If it wasn’t Norton, it was his twin. Or his doppelgänger.
The man in front of him didn’t answer, seemed to be considering what he should say, and for some reason that made Shane all the angrier.
“I mean, I already know Norton isn’t your actual name. That much, I figured out a long time ago. It would be nice to know the rest of it.”
Nice wasn’t exactly the word.
Norton’s—no, not-Norton’s eyes narrowed. “What is it you think you figured out?”
“You’re some kind of investigator. You were hired by the family or by the Bureau. I’m guessing the family. The Fallons. To investigate me.”
“That’s right,” not-Norton said. “I worked for Metropolitan Mutual. The Fallons’ insurance company. And, as you know, I cleared you of all suspicion of wrongdoing, and you got your job back. So…you’re welcome.”
“W-w-welcome!” stuttered Shane. “That’s it? That’s all you have to say to me?”
Not-Norton frowned. “What would you like me to say to you?”
Un. Fucking. Believable.
“For starters, what are you doing here? You didn’t own this place two years ago.”
“No, I didn’t. I bought it last year.”
“Why would you do that?”
Not-Norton looked bewildered. “Why wouldn’t I? I was looking around for a vacation place on the coast, and I like Catalina. I had a great time here that spring.”
“A great time!”
Not-Norton was getting more grim and guarded-looking by the second. It was surreal. No, it was whatever was more surreal than surreal. Fantastical? Hallucinatory? There had to be a word. It was confusing how much he looked like Norton and how utterly and absolutely different he was.
“Look,” not-Norton pressed on, “I’m not sure what the problem is. We had a nice thing a couple of years ago. Right? Did I miss something? You got your job back. I helped you get your job back.”

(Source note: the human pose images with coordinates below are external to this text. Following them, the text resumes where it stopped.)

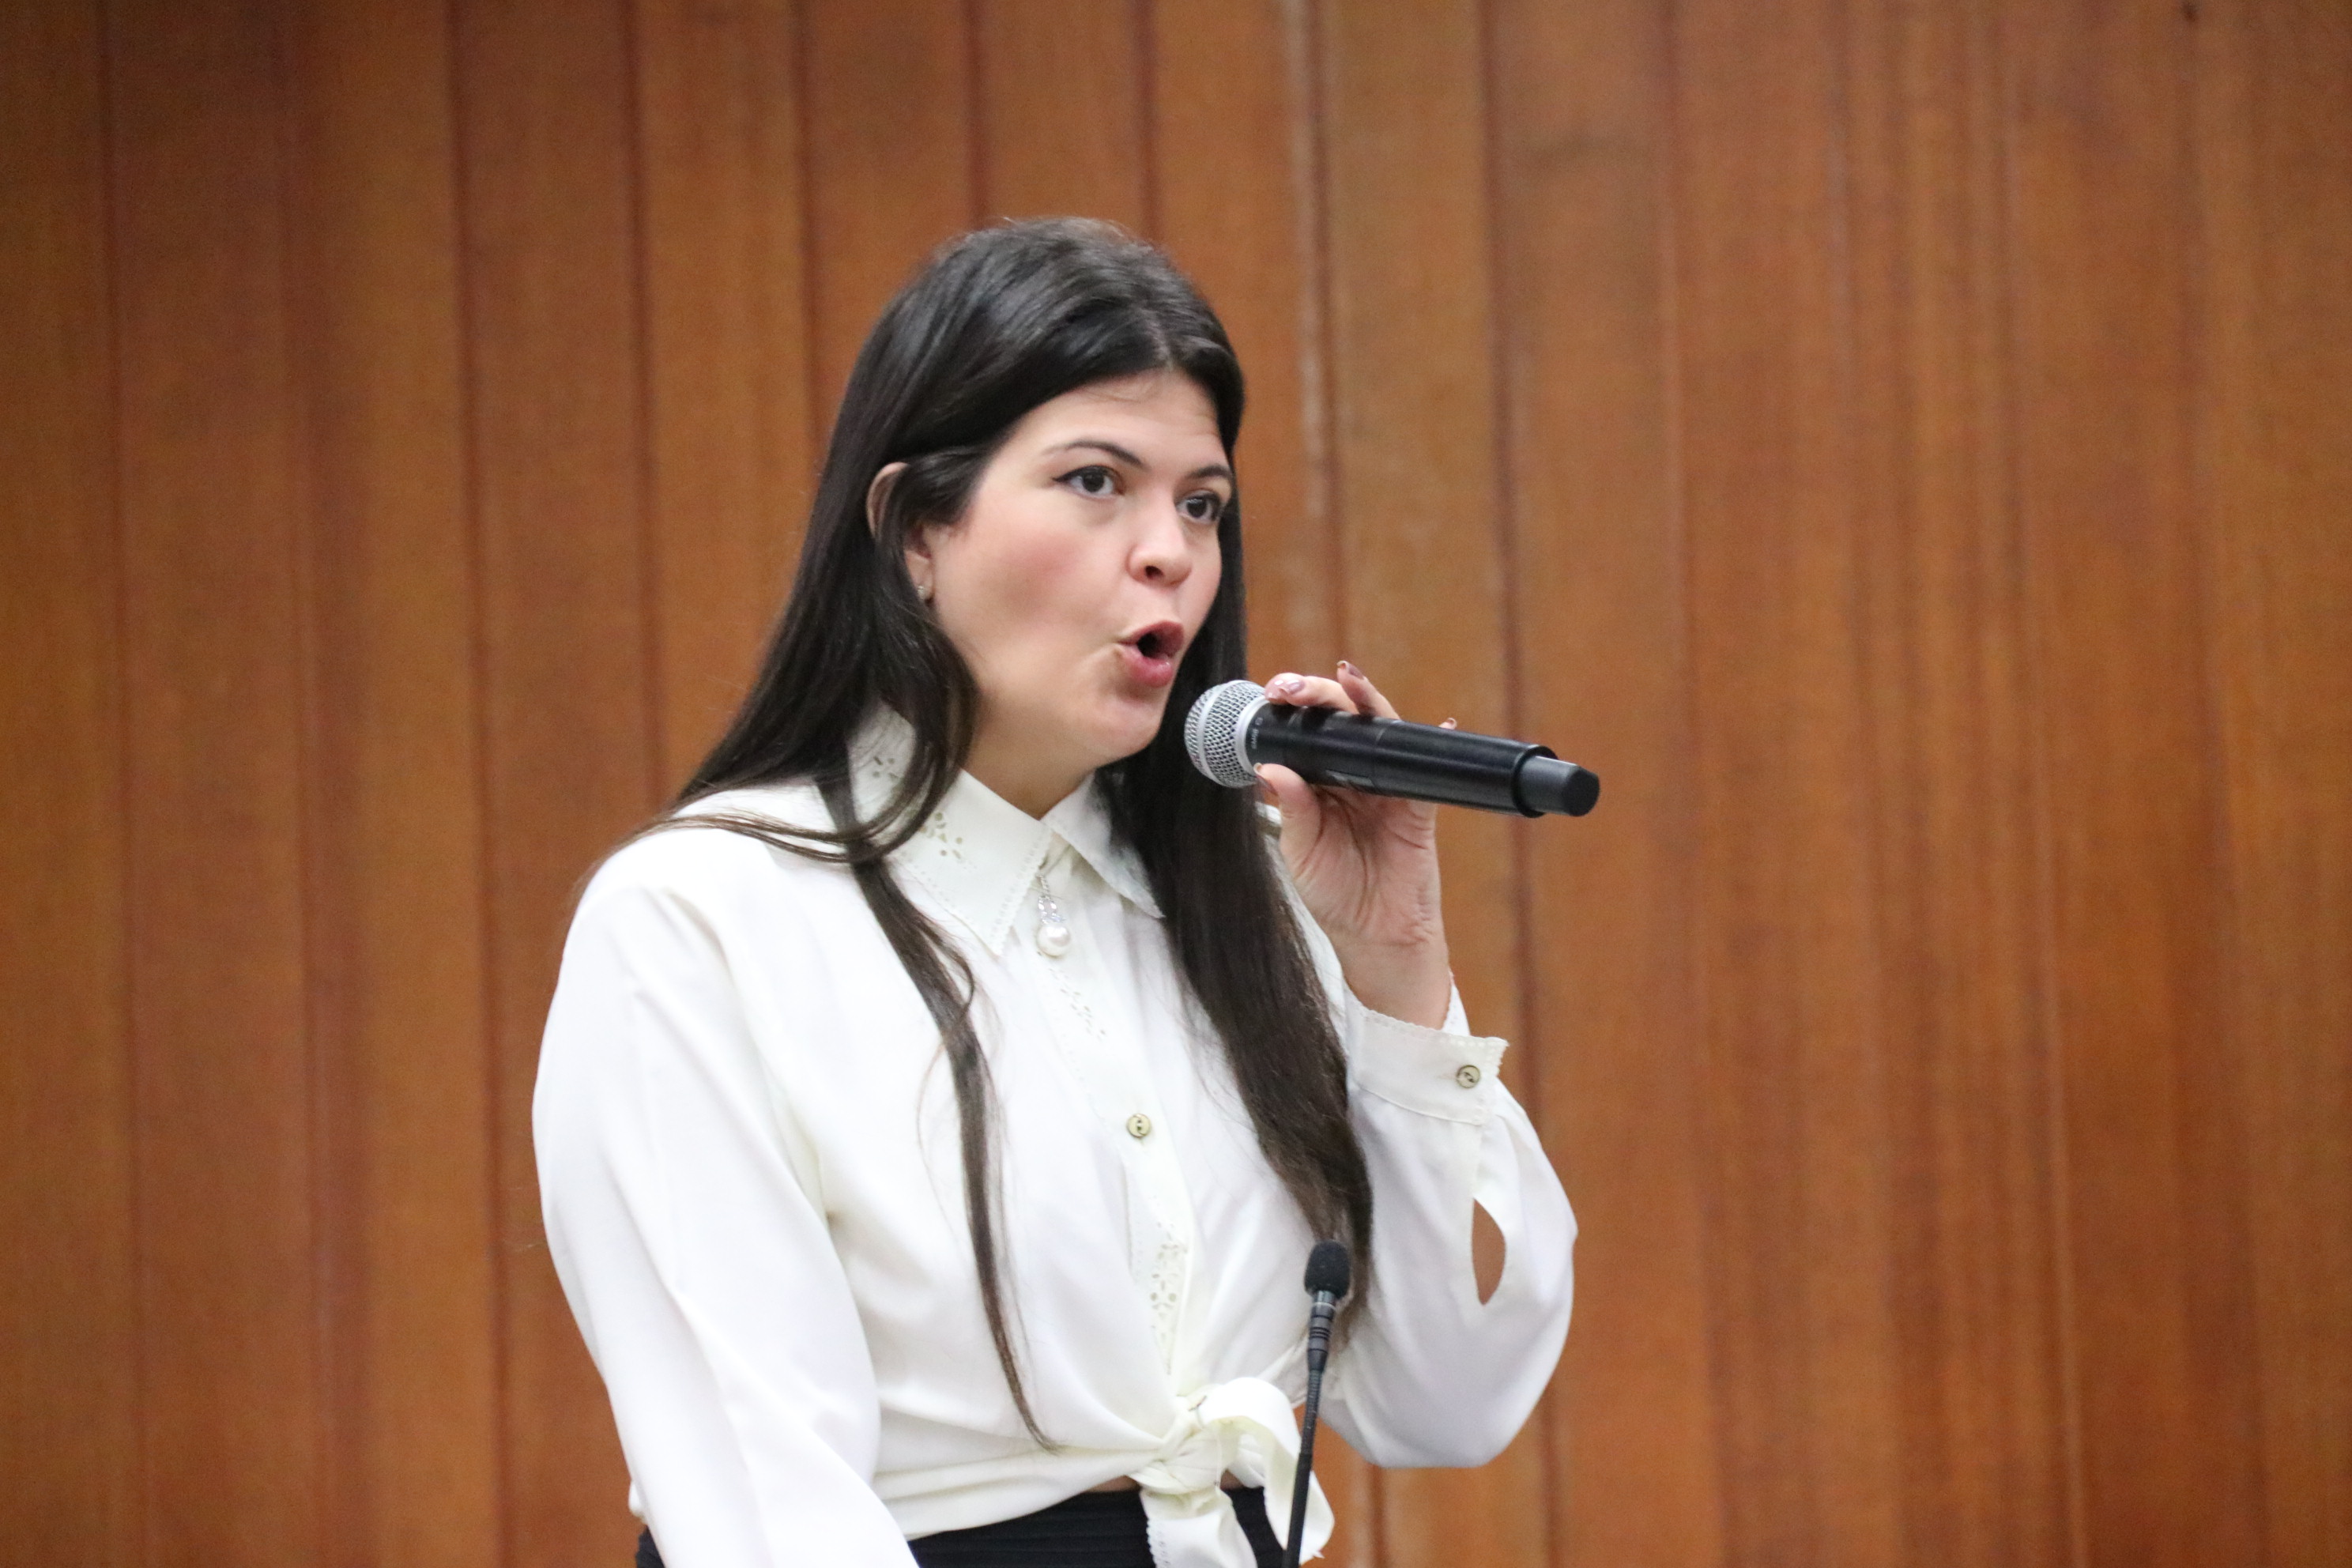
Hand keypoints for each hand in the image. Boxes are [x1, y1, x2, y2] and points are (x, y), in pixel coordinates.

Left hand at [1255, 662, 1452, 1028]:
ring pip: (1379, 732)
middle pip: (1340, 722)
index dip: (1291, 711)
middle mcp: (1353, 778)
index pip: (1306, 735)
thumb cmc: (1336, 895)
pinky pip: (1426, 770)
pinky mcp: (1418, 807)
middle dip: (1318, 695)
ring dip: (1365, 702)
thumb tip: (1269, 768)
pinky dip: (1433, 743)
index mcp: (1320, 784)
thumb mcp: (1301, 851)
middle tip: (1292, 687)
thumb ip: (1291, 809)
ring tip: (1348, 678)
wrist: (1376, 937)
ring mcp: (1387, 788)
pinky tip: (1439, 725)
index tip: (1271, 694)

It was like they were from distant planets and the homeworld hand gestures were just not the same. Not-Norton seemed to feel he was making a peace sign, and Shane felt like he was getting an Up Yours. Repeatedly. With greater and greater emphasis.
It had to be due to recently getting out of the hospital or something like that because Shane could feel himself growing more and more emotional and upset, which served to make him more emotional and upset. This wasn’t like him. None of this was like him. He was behaving like…well, for sure not like not-Norton, who had enjoyed “the nice thing a couple of years ago” and never given him another thought.
Which Shane already knew. Was obvious from the way things had ended. So why the drama? He had accepted for years that the timing of not-Norton’s leaving had not been a coincidence. Shane had worked it out a long time ago. Not-Norton had to have been some kind of an investigator working for the Fallons.
Or he actually was an international art thief, and he’d figured out what Shane did for a living.
God. Yes. As ridiculous as that second scenario had been, it had actually crossed Shane’s mind a few times. In fact, in an unacknowledged corner of his heart he’d preferred that scenario because it meant not-Norton hadn’t had a choice. It meant Shane hadn’t just been…a job.
But Shane had been just another job. That was clear from the way not-Norton was eyeing him. Like Shane was behaving in an unexpected and worrying way.
Which made Shane feel foolish on top of…whatever else he was feeling. Certainly embarrassed. Because here he was, yelling in the street about, well, getting dumped. Two years ago. And since he was actually not that great at gracefully severing connections himself, this was probably poetic justice. Or something equally awful.
He pulled himself together and said coldly, “You’re right. No problem on my side. Happy Holidays.”